2. Auch unsere Urlaubskultur wandelte sich. Früher standen Wanderurlaube und Reisen als Backpacker auf schönen Eilanden auf dem Programm. Heute beherrschen Routenauswahl und klimatische Bedingungen unser Denken. Bei „Eiland" fällt uns mittlerweile sofort eine Kletterregion in Tschechien ein.
Trotz der Nähe zu den Felsen ging es uns wie so vielen Stadtbewohnern. Unter der Woche fuhren wir abends regelmäßig in die Kletterhalle. Im Urlaub und an warmen, sonnigen Wochenenden ging es an den Fels. Der Winter war, wenn nicht durch einen Urlaub in sonnigen Gefilden unterbrochen, ein reines Hallenvergnügen.
Dann kam Corona und die Hallen schlossen, und auch meine Motivation, mich nach deren Wiedereröffnung mit anderen stark atmenden Menschen in Innenräumen zu bewegen, sank merklich.
Was für ein Glück, dass wir die Felsen vor der Haustür hatten! Unsere norddeutschen Klettergebiete besuchten wir dank Teilzeitjobs, Homeoffice und flexiblen Arbeitszeiten schon bald regelmäßig.
Zu Beginn der coronabedingten Draußen-Saison war das Klettern an den heimischen Felsen fast normal für uns. Es war Frühling und wir nutzten die sonnigen Tage. Nicht gänzlich unerwartet stellten wir fest, dass wir nicht die Einzigen waren, die sich in Zeiten geschlossener Kletterhallen an den norddeutschen Felsen erfreuten. Es ist kein Geheimnis, wo die sich befinden.
Am Fels trafen wir viele alte Bekannte. Doch wir trafen auch Menschen, die genau jetzt ihre ersten Schritte von der Halle an den Fels wagten.
Der Sommer kam und einige Kletterer wechselten zurück in die wiedereröffnenden Hallen. Der Herbst brachte wieder schöne Tage, und ganz überraschend stand der Winter vor der Tür.
Wir hatten uns so sehr an den Fels gewöhnt, dass wir nicht von ihm lassen wollten und das erste Mal den kompletten Winter draußen durchgeklettert sind.

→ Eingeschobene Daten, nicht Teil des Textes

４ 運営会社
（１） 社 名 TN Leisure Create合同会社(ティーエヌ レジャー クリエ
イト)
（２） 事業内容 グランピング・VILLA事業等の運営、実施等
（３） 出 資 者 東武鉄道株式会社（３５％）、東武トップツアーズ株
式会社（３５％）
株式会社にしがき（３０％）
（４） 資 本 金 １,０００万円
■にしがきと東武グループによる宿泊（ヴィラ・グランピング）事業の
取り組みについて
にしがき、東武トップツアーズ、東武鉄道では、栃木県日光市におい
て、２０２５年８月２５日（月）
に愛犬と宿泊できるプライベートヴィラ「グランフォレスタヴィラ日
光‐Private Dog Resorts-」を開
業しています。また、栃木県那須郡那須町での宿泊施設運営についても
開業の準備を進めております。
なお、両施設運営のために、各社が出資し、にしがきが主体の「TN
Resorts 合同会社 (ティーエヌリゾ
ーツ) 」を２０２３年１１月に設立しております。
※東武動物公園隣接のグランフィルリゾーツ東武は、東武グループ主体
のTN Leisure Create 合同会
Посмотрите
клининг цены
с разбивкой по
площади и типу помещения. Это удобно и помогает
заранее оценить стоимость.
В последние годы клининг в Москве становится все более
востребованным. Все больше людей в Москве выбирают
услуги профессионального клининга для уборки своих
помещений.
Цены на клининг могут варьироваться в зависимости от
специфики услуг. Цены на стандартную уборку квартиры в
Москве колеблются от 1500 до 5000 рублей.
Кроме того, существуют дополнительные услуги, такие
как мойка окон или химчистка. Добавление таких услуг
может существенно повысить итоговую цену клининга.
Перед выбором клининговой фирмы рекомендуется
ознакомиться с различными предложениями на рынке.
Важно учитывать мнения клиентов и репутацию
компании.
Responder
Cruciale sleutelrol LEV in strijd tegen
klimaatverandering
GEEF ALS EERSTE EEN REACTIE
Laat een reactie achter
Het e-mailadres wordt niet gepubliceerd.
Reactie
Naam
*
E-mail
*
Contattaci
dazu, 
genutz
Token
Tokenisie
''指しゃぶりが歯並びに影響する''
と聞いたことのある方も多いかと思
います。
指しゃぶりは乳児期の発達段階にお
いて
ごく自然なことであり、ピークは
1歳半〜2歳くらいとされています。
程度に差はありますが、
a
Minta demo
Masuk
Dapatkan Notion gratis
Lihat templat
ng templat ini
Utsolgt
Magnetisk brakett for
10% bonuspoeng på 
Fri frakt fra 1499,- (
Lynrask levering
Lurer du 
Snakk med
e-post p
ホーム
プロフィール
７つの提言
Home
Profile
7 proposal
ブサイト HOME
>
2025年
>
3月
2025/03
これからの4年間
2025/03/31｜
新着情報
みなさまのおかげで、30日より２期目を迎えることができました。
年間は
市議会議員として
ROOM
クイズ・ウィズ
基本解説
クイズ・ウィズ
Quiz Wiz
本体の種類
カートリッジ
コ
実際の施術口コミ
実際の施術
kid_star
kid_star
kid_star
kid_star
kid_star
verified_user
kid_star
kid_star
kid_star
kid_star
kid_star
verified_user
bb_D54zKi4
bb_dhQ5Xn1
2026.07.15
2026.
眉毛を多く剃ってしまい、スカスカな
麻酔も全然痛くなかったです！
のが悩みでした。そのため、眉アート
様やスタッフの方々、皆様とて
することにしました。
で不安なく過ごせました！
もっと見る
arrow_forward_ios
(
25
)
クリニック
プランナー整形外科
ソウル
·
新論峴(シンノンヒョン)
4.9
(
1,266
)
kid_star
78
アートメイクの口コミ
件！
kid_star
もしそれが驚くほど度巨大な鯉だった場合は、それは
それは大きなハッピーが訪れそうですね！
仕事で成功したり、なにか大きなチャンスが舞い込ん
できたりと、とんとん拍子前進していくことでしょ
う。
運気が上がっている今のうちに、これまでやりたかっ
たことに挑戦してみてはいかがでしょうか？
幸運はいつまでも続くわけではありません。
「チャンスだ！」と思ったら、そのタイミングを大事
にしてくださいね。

Aus meinen Erlebnissen ist „Felsgeschmack entstanden. Hier finden sich Geschichten über das Klettern am Fels, wie man Klettermöglichkeiten findet und über die Besonderheiten des Kletterns in dieser verrückten Zeit. Der Name des Buches entstand bei unserem ersten Ausflug in die Alpen. In „Green Mile - Alpen für Anfänger
folgt die Auflösung dazu.
Ein Glossar, in dem Grundbegriffe des Kletterns erklärt werden, bildet den Abschluss. Diejenigen, die in dieser Begriffswelt noch nicht ganz sicher sind, sollen dadurch unterstützt werden, die Geschichten zu verstehen. Grundsätzlich richtet das Glossar sich an Hallenkletter und alle anderen Menschen, die am Felsklettern interessiert sind.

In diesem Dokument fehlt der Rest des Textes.